#### REQUISITOS
Reescribe estas filas cambiando "bounding box" por "enclosing rectangle" en todas ellas, sin alterar nada más.

#### Entradas de datos recopilados
──────

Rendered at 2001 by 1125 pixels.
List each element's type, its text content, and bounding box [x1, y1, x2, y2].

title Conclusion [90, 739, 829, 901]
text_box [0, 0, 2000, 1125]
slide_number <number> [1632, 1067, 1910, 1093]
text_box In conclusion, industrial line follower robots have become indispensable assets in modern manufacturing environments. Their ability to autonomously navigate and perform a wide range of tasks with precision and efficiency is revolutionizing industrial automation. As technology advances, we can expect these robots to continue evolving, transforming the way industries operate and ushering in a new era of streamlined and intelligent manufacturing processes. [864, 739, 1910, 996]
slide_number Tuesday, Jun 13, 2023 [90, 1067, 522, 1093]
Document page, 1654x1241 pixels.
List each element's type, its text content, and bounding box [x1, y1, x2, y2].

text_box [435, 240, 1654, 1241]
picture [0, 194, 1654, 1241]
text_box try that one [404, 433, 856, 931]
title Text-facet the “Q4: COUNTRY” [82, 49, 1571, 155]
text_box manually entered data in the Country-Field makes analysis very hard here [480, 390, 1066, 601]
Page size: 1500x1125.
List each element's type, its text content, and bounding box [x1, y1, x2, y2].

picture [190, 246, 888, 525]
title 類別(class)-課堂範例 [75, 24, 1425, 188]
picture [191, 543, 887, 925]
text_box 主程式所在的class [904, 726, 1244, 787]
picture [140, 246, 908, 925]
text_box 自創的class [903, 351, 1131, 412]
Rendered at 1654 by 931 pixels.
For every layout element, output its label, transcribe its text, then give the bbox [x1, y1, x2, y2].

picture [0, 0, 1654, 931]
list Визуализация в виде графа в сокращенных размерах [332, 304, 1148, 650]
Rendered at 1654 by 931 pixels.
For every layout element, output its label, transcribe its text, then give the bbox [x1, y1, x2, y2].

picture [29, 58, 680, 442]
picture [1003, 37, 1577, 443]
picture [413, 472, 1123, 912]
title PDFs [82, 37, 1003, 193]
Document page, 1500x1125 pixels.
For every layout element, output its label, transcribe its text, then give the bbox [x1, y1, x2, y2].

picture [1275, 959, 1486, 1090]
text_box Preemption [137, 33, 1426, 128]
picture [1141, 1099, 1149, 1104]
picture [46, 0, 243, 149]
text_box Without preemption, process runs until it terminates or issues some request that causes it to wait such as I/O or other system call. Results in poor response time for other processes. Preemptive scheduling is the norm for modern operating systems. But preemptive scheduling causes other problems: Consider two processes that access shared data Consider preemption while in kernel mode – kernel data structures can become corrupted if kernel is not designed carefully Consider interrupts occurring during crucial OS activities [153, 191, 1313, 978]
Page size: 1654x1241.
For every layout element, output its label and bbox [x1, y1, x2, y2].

──────

#### RESPUESTA DE LA TAREA
Rendered at 2001 by 1125 pixels.
List each element's type, its text content, and enclosing rectangle [x1, y1, x2, y2].

title Conclusion [90, 739, 829, 901]
text_box [0, 0, 2000, 1125]
slide_number <number> [1632, 1067, 1910, 1093]
text_box In conclusion, industrial line follower robots have become indispensable assets in modern manufacturing environments. Their ability to autonomously navigate and perform a wide range of tasks with precision and efficiency is revolutionizing industrial automation. As technology advances, we can expect these robots to continue evolving, transforming the way industries operate and ushering in a new era of streamlined and intelligent manufacturing processes. [864, 739, 1910, 996]
slide_number Tuesday, Jun 13, 2023 [90, 1067, 522, 1093]
Document page, 1654x1241 pixels.
List each element's type, its text content, and enclosing rectangle [x1, y1, x2, y2].

text_box [435, 240, 1654, 1241]
picture [0, 194, 1654, 1241]
text_box try that one [404, 433, 856, 931]
title Text-facet the “Q4: COUNTRY” [82, 49, 1571, 155]
text_box manually entered data in the Country-Field makes analysis very hard here [480, 390, 1066, 601]
Page size: 1500x1125.
List each element's type, its text content, and enclosing rectangle [x1, y1, x2, y2].

picture [190, 246, 888, 525]
title 類別(class)-課堂範例 [75, 24, 1425, 188]
picture [191, 543, 887, 925]
text_box 主程式所在的class [904, 726, 1244, 787]
picture [140, 246, 908, 925]
text_box 自創的class [903, 351, 1131, 412]
Rendered at 1654 by 931 pixels.
For every layout element, output its label, transcribe its text, then give the bbox [x1, y1, x2, y2].

picture [0, 0, 1654, 931]
list Визуализация в виде графа в сокращенных размерах [332, 304, 1148, 650]
Rendered at 1654 by 931 pixels.
For every layout element, output its label, transcribe its text, then give the bbox [x1, y1, x2, y2].

picture [29, 58, 680, 442]
picture [1003, 37, 1577, 443]
picture [413, 472, 1123, 912]
title PDFs [82, 37, 1003, 193]
Document page, 1500x1125 pixels.
For every layout element, output its label, transcribe its text, then give the bbox [x1, y1, x2, y2].

picture [1275, 959, 1486, 1090]
text_box Preemption [137, 33, 1426, 128]
picture [1141, 1099, 1149, 1104]
picture [46, 0, 243, 149]
text_box Without preemption, process runs until it terminates or issues some request that causes it to wait such as I/O or other system call. Results in poor response time for other processes. Preemptive scheduling is the norm for modern operating systems. But preemptive scheduling causes other problems: Consider two processes that access shared data Consider preemption while in kernel mode – kernel data structures can become corrupted if kernel is not designed carefully Consider interrupts occurring during crucial OS activities [153, 191, 1313, 978]
Page size: 1654x1241.
For every layout element, output its label and bbox [x1, y1, x2, y2].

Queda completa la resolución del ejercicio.